We do DP (Dynamic Programming) for \(\mathrm{DP}[i]=\) the expected value of the number of times the die is rolled to reach from Sqaure \(i\) to Square \(N\).

First, \(\mathrm{DP}[N]=0\).

Now we find \(\mathrm{DP}[i]\) for each \(i=N-1,N-2,\dots,1\).

If the die shows only a number between \(1\) and \(A_i\) with equal probability, then \(\mathrm{DP}[i]=\frac{\sum_{j=1}^{A_i} \mathrm{DP}[j]}{A_i} + 1\).

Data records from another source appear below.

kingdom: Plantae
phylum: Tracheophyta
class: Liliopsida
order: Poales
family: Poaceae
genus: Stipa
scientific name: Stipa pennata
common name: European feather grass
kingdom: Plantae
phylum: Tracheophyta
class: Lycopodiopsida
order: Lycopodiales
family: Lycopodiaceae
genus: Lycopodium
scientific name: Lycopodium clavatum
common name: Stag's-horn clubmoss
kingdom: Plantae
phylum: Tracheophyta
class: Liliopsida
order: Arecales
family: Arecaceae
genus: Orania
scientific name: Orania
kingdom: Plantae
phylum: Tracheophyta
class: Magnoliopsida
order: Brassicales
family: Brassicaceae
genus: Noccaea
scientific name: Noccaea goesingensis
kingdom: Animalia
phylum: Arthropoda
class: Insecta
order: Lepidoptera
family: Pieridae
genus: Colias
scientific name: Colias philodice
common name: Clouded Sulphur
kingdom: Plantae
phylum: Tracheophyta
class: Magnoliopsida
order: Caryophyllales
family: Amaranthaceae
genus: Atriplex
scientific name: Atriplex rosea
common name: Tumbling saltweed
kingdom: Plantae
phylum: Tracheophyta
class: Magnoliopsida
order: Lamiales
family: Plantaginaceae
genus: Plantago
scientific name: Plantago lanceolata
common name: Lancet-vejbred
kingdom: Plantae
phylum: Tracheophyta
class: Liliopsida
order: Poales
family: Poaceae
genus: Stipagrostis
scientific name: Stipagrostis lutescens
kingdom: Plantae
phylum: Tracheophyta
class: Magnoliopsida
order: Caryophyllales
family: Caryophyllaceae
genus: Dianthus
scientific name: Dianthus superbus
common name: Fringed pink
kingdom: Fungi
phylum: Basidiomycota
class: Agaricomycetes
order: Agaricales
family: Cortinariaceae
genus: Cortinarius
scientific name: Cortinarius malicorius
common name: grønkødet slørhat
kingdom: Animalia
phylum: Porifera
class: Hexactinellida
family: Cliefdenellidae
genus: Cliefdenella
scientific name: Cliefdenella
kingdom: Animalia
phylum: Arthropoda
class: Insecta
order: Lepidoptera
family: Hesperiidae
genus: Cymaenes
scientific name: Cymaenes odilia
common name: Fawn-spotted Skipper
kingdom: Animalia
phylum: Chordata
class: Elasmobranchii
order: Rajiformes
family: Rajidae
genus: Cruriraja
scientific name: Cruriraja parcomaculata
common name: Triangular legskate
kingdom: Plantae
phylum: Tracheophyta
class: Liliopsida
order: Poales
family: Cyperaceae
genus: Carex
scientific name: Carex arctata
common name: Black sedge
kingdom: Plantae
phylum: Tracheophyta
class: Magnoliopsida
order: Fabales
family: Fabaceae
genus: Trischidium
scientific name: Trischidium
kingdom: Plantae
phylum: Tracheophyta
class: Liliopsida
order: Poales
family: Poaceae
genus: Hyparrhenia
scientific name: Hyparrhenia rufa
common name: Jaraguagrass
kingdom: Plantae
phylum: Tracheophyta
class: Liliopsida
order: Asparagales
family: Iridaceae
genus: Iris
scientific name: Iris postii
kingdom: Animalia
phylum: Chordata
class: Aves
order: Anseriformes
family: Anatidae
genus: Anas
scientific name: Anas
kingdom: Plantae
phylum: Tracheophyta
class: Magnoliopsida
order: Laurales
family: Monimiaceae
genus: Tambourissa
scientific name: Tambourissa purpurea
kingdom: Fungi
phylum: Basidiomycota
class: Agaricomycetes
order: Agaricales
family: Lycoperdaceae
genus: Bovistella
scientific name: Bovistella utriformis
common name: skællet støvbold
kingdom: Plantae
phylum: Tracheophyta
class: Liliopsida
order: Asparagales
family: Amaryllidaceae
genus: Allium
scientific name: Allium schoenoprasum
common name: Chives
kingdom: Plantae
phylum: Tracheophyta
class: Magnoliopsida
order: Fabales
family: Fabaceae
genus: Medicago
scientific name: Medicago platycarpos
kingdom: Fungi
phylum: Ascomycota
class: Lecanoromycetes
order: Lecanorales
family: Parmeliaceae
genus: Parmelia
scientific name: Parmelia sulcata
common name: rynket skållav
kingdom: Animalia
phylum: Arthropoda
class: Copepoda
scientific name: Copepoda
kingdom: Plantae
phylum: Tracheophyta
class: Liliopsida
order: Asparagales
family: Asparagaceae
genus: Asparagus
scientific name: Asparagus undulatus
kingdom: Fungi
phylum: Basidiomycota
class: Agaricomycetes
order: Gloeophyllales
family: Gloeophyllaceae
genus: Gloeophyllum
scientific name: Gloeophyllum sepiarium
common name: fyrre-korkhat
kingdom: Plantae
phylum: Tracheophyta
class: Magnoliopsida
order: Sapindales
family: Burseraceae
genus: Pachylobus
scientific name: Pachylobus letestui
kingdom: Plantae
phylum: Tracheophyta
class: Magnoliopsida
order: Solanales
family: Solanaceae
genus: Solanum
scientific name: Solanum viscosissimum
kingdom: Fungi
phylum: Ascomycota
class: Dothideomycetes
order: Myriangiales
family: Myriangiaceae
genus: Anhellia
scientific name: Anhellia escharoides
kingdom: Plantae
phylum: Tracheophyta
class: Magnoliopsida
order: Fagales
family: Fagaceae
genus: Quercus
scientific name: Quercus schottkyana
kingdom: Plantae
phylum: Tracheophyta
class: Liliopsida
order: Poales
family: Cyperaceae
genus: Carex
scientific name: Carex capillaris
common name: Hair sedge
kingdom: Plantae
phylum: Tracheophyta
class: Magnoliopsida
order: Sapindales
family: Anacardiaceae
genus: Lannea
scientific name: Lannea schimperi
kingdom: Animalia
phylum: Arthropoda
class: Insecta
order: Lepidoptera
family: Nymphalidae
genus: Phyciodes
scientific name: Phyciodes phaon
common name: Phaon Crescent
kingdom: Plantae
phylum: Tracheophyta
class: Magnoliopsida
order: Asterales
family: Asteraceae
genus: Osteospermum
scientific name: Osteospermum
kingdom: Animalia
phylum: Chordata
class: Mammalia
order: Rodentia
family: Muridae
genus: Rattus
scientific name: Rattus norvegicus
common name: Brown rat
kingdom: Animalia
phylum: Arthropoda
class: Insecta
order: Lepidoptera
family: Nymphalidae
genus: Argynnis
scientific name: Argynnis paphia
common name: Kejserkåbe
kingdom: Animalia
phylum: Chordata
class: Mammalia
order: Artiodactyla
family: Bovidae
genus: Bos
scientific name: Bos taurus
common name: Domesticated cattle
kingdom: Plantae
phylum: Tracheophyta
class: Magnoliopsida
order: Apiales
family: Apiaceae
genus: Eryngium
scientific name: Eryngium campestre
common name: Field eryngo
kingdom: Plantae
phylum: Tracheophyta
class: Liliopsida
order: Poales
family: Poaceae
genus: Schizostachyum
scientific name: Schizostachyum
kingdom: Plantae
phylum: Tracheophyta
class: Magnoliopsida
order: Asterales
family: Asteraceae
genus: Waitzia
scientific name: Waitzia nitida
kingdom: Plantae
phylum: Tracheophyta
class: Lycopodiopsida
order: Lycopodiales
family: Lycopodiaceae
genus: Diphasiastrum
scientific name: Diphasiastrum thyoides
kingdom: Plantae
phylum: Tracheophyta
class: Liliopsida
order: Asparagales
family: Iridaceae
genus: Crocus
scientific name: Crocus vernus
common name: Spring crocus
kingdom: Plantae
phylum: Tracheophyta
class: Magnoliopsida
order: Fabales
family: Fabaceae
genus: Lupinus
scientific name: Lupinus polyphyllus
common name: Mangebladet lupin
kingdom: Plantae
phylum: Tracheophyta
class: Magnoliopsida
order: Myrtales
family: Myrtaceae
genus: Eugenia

Considering this fact, we can see that \(\mathrm{DP}[i]=\frac{\sum_{j=1}^{A_i} \mathrm{DP}[j]}{A_i} + X + 1\), where \(X\) is the expected value of having \(0\) on a die when you are on Square \(i\).

Now we consider \(X\). It holds that \(X=\sum_{j=0}^{\infty} j \times \frac{A_i}{(A_i+1)^{j+1}}\).

Since \(\sum_{i=0}^{\infty} \frac{i}{x^i}=\frac{x}{(1-x)^2}\), it holds that \(\sum_{j=0}^{\infty} \frac{j}{(A_i+1)^j} = \frac{A_i+1}{A_i^2}\).

\(X=\left(\sum_{j=0}^{\infty} \frac{j}{(A_i+1)^j}\right) \times \frac{A_i}{A_i+1}\), so we have \(X=\frac{A_i+1}{A_i^2} \times \frac{A_i}{A_i+1} = \frac{1}{A_i}\).

Therefore, the problem can be solved in a total of about \(\mathrm{O}(N\log \bmod)\) time with cumulative sums or a Segment Tree.